▸ Problem statement:
Across these entries, work out how many lines carry the string "find", and give only that number.

*** Opening Supplied data ***

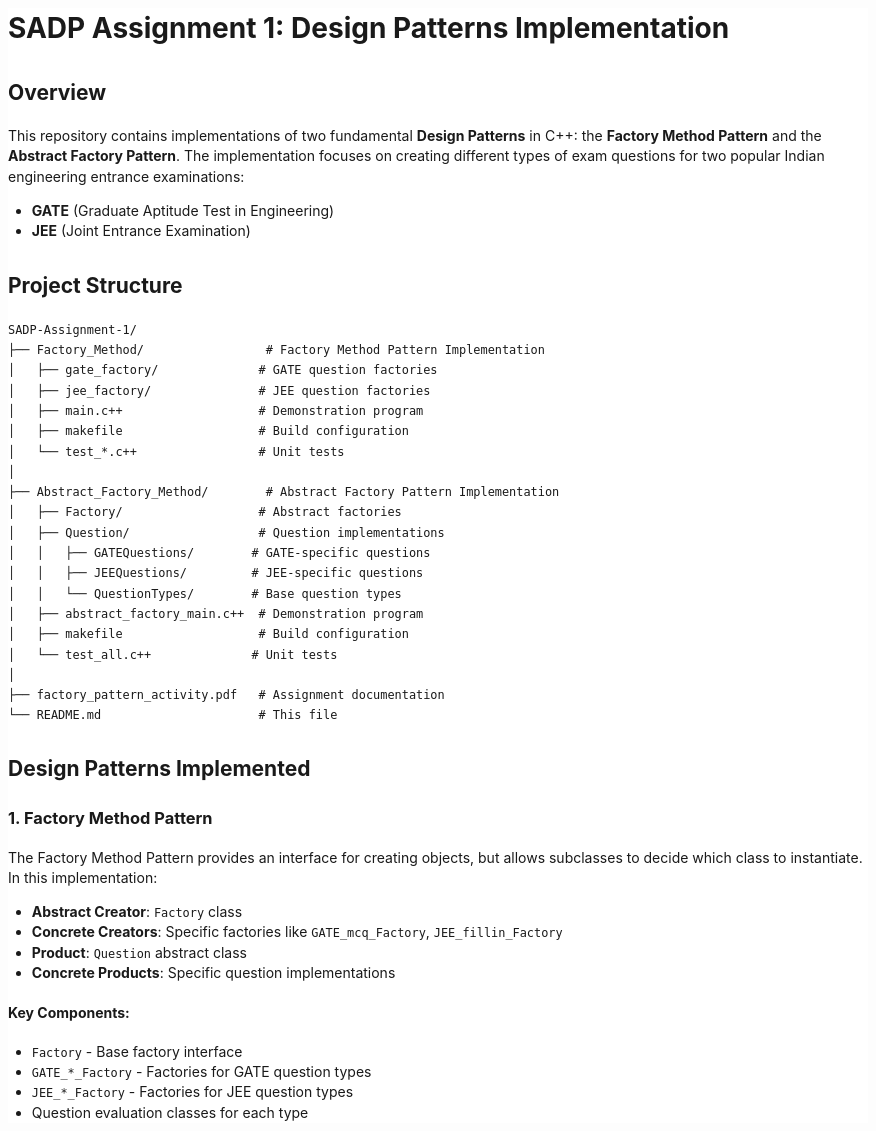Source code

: # SADP Assignment 1: Design Patterns Implementation

## Overview

This repository contains implementations of two fundamental **Design Patterns** in C++: the **Factory Method Pattern** and the **Abstract Factory Pattern**. The implementation focuses on creating different types of exam questions for two popular Indian engineering entrance examinations:

- **GATE** (Graduate Aptitude Test in Engineering)
- **JEE** (Joint Entrance Examination)

## Project Structure

```
SADP-Assignment-1/
├── Factory_Method/                 # Factory Method Pattern Implementation
│   ├── gate_factory/              # GATE question factories
│   ├── jee_factory/               # JEE question factories
│   ├── main.c++                   # Demonstration program
│   ├── makefile                   # Build configuration
│   └── test_*.c++                 # Unit tests
│
├── Abstract_Factory_Method/        # Abstract Factory Pattern Implementation
│   ├── Factory/                   # Abstract factories
│   ├── Question/                  # Question implementations
│   │   ├── GATEQuestions/        # GATE-specific questions
│   │   ├── JEEQuestions/         # JEE-specific questions
│   │   └── QuestionTypes/        # Base question types
│   ├── abstract_factory_main.c++  # Demonstration program
│   ├── makefile                   # Build configuration
│   └── test_all.c++              # Unit tests
│
├── factory_pattern_activity.pdf   # Assignment documentation
└── README.md                      # This file
```

## Design Patterns Implemented

### 1. Factory Method Pattern

The Factory Method Pattern provides an interface for creating objects, but allows subclasses to decide which class to instantiate. In this implementation:

- **Abstract Creator**: `Factory` class
- **Concrete Creators**: Specific factories like `GATE_mcq_Factory`, `JEE_fillin_Factory`
- **Product**: `Question` abstract class
- **Concrete Products**: Specific question implementations

#### Key Components:
- `Factory` - Base factory interface
- `GATE_*_Factory` - Factories for GATE question types
- `JEE_*_Factory` - Factories for JEE question types
- Question evaluation classes for each type
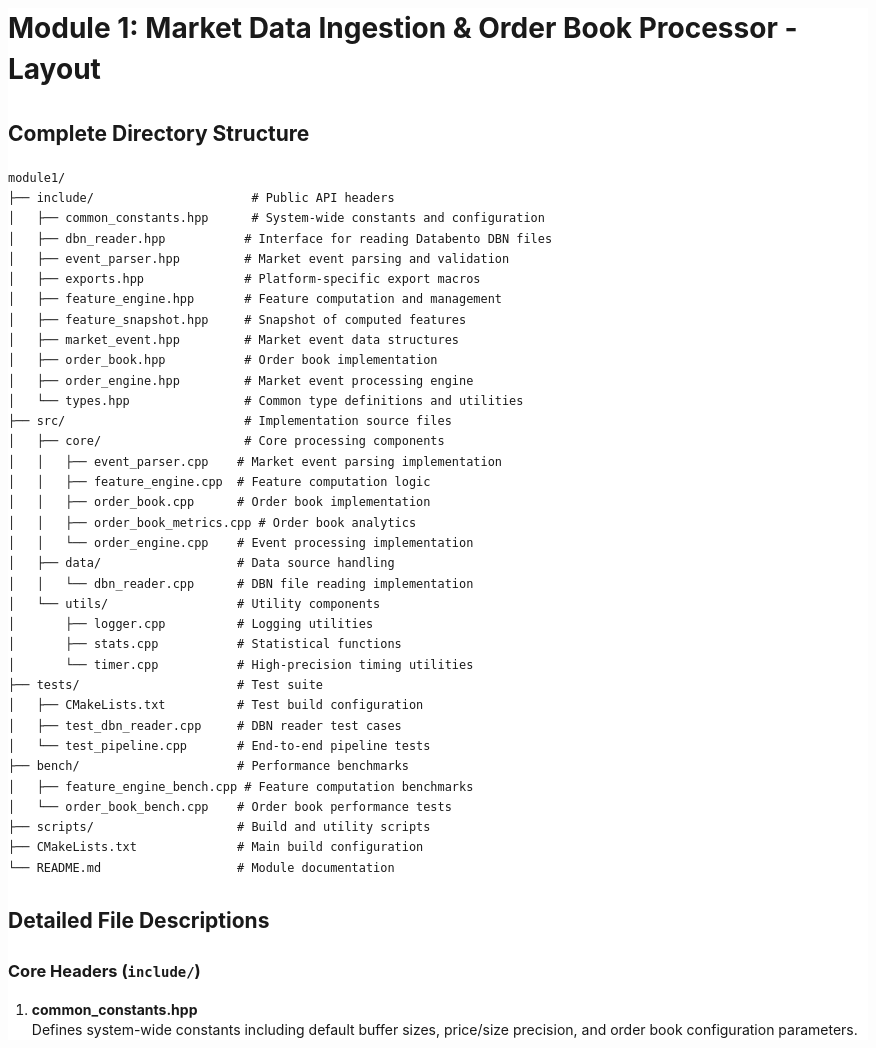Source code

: # Module 1: Market Data Ingestion & Order Book Processor - Layout

## Complete Directory Structure

```
module1/
├── include/                      # Public API headers
│   ├── common_constants.hpp      # System-wide constants and configuration
│   ├── dbn_reader.hpp           # Interface for reading Databento DBN files
│   ├── event_parser.hpp         # Market event parsing and validation
│   ├── exports.hpp              # Platform-specific export macros
│   ├── feature_engine.hpp       # Feature computation and management
│   ├── feature_snapshot.hpp     # Snapshot of computed features
│   ├── market_event.hpp         # Market event data structures
│   ├── order_book.hpp           # Order book implementation
│   ├── order_engine.hpp         # Market event processing engine
│   └── types.hpp                # Common type definitions and utilities
├── src/                         # Implementation source files
│   ├── core/                    # Core processing components
│   │   ├── event_parser.cpp    # Market event parsing implementation
│   │   ├── feature_engine.cpp  # Feature computation logic
│   │   ├── order_book.cpp      # Order book implementation
│   │   ├── order_book_metrics.cpp # Order book analytics
│   │   └── order_engine.cpp    # Event processing implementation
│   ├── data/                   # Data source handling
│   │   └── dbn_reader.cpp      # DBN file reading implementation
│   └── utils/                  # Utility components
│       ├── logger.cpp          # Logging utilities
│       ├── stats.cpp           # Statistical functions
│       └── timer.cpp           # High-precision timing utilities
├── tests/                      # Test suite
│   ├── CMakeLists.txt          # Test build configuration
│   ├── test_dbn_reader.cpp     # DBN reader test cases
│   └── test_pipeline.cpp       # End-to-end pipeline tests
├── bench/                      # Performance benchmarks
│   ├── feature_engine_bench.cpp # Feature computation benchmarks
│   └── order_book_bench.cpp    # Order book performance tests
├── scripts/                    # Build and utility scripts
├── CMakeLists.txt              # Main build configuration
└── README.md                   # Module documentation
```

## Detailed File Descriptions

### Core Headers (`include/`)

1. **common_constants.hpp**  
   Defines system-wide constants including default buffer sizes, price/size precision, and order book configuration parameters.
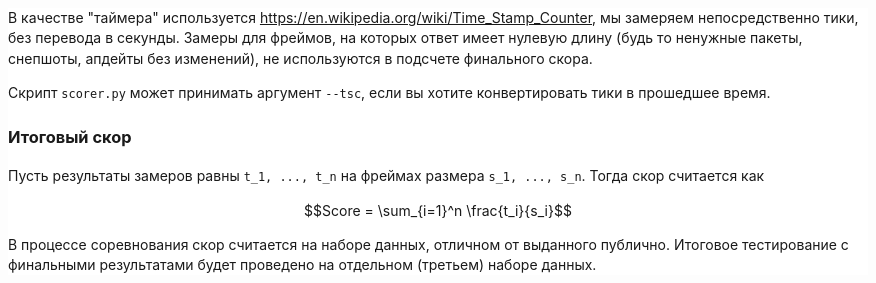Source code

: В качестве "таймера" используется https://en.wikipedia.org/wiki/Time_Stamp_Counter, мы замеряем непосредственно тики, без перевода в секунды. Замеры для фреймов, на которых ответ имеет нулевую длину (будь то ненужные пакеты, снепшоты, апдейты без изменений),
не используются в подсчете финального скора.

Скрипт `scorer.py` может принимать аргумент `--tsc`, если вы хотите конвертировать тики в прошедшее время. 

### Итоговый скор

Пусть результаты замеров равны `t_1, ..., t_n` на фреймах размера `s_1, ..., s_n`. Тогда скор считается как
```math
Score = \sum_{i=1}^n \frac{t_i}{s_i}
```

В процессе соревнования скор считается на наборе данных, отличном от выданного публично. Итоговое тестирование с финальными
результатами будет проведено на отдельном (третьем) наборе данных.
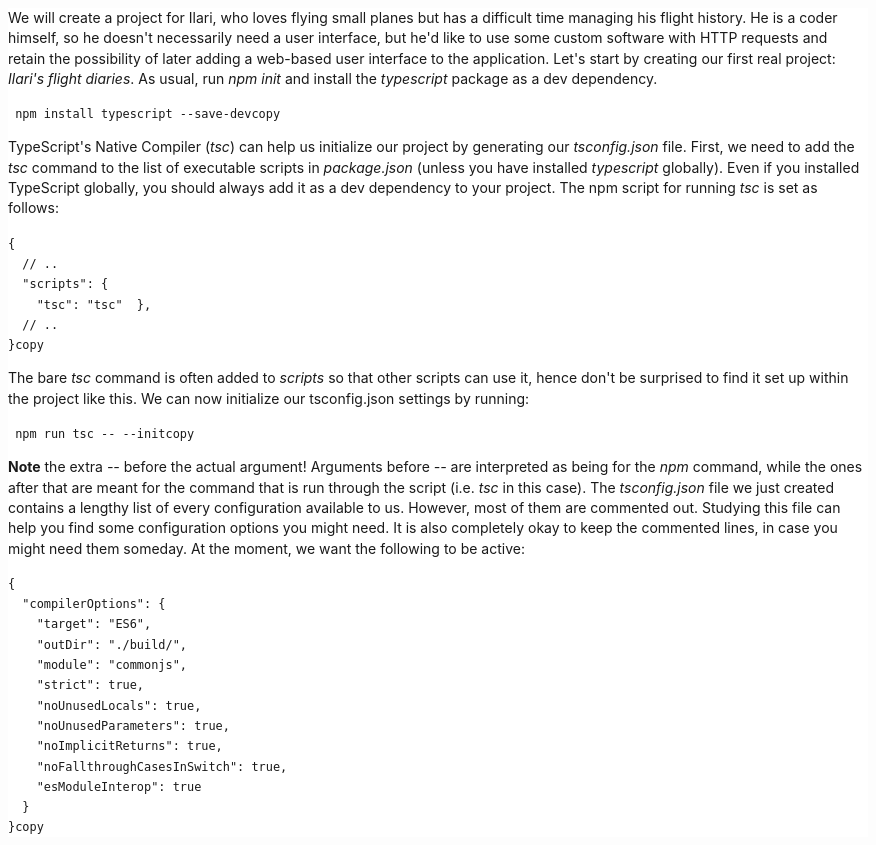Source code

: We will create a project for Ilari, who loves flying small planes but has a difficult time managing his flight history. He is a coder himself, so he doesn't necessarily need a user interface, but he'd like to use some custom software with HTTP requests and retain the possibility of later adding a web-based user interface to the application.
Let's start by creating our first real project: _Ilari's flight diaries_. As usual, run _npm init_ and install the _typescript_ package as a dev dependency.
```
 npm install typescript --save-devcopy
```

TypeScript's Native Compiler (_tsc_) can help us initialize our project by generating our _tsconfig.json_ file. First, we need to add the _tsc_ command to the list of executable scripts in _package.json_ (unless you have installed _typescript_ globally). Even if you installed TypeScript globally, you should always add it as a dev dependency to your project.
The npm script for running _tsc_ is set as follows:
```
{
  // ..
  "scripts": {
    "tsc": "tsc"  },
  // ..
}copy
```

The bare _tsc_ command is often added to _scripts_ so that other scripts can use it, hence don't be surprised to find it set up within the project like this.
We can now initialize our tsconfig.json settings by running:
```
 npm run tsc -- --initcopy
```

**Note** the extra _--_ before the actual argument! Arguments before _--_ are interpreted as being for the _npm_ command, while the ones after that are meant for the command that is run through the script (i.e. _tsc_ in this case).
The _tsconfig.json_ file we just created contains a lengthy list of every configuration available to us. However, most of them are commented out. Studying this file can help you find some configuration options you might need. It is also completely okay to keep the commented lines, in case you might need them someday.
At the moment, we want the following to be active:
```
{
  "compilerOptions": {
    "target": "ES6",
    "outDir": "./build/",
    "module": "commonjs",
    "strict": true,
    "noUnusedLocals": true,
    "noUnusedParameters": true,
    "noImplicitReturns": true,
    "noFallthroughCasesInSwitch": true,
    "esModuleInterop": true
  }
}copy
```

*** Closing Supplied data ***

▸ Answer section:
2